_WORK TASK:_ Every line in the records below with the string "Rasmussen" is to be copied out.

§

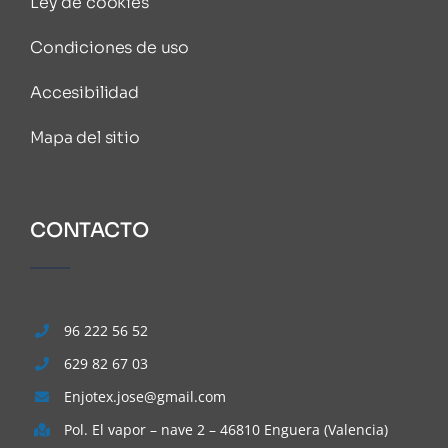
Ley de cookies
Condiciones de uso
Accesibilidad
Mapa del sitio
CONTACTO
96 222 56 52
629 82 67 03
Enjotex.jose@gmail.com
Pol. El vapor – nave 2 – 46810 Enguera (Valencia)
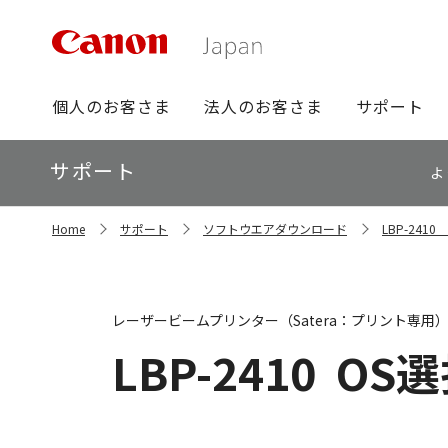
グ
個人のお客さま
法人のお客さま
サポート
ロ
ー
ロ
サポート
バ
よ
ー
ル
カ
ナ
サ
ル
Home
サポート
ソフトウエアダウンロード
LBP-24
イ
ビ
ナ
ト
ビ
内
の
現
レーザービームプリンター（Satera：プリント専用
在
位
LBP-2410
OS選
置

§

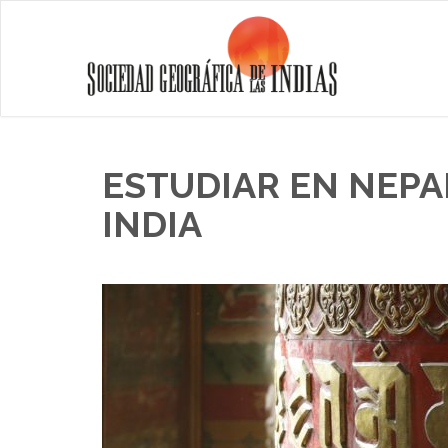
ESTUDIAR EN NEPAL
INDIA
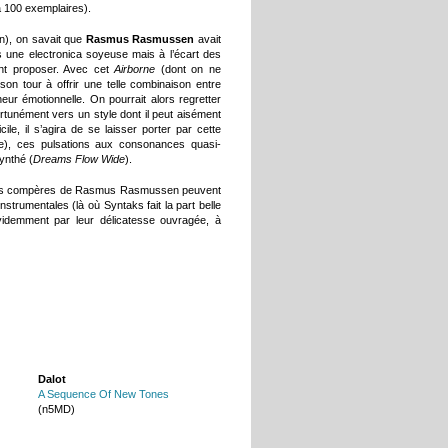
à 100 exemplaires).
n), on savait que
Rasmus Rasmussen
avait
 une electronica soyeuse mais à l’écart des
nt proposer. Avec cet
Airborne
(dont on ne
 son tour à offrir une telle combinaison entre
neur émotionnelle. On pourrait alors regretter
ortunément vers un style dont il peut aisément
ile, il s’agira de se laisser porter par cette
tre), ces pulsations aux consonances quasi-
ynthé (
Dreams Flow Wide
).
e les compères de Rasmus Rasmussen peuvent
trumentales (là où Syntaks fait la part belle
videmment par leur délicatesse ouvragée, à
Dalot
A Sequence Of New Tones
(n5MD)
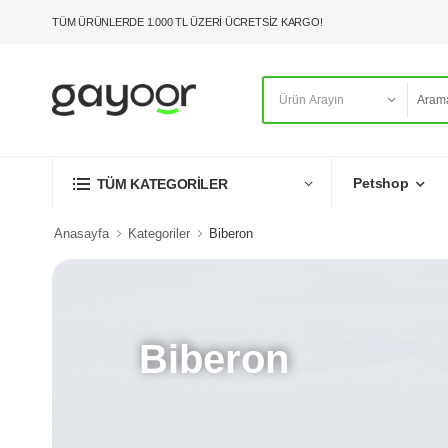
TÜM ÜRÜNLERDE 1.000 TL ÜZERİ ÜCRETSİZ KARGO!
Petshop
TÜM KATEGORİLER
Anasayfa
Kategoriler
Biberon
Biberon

§

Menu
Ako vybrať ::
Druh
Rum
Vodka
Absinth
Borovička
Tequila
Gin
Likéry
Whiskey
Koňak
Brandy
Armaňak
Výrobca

§

_WORKED SOLUTION:_
Rasmus Rasmussen
e les compères de Rasmus Rasmussen peuvent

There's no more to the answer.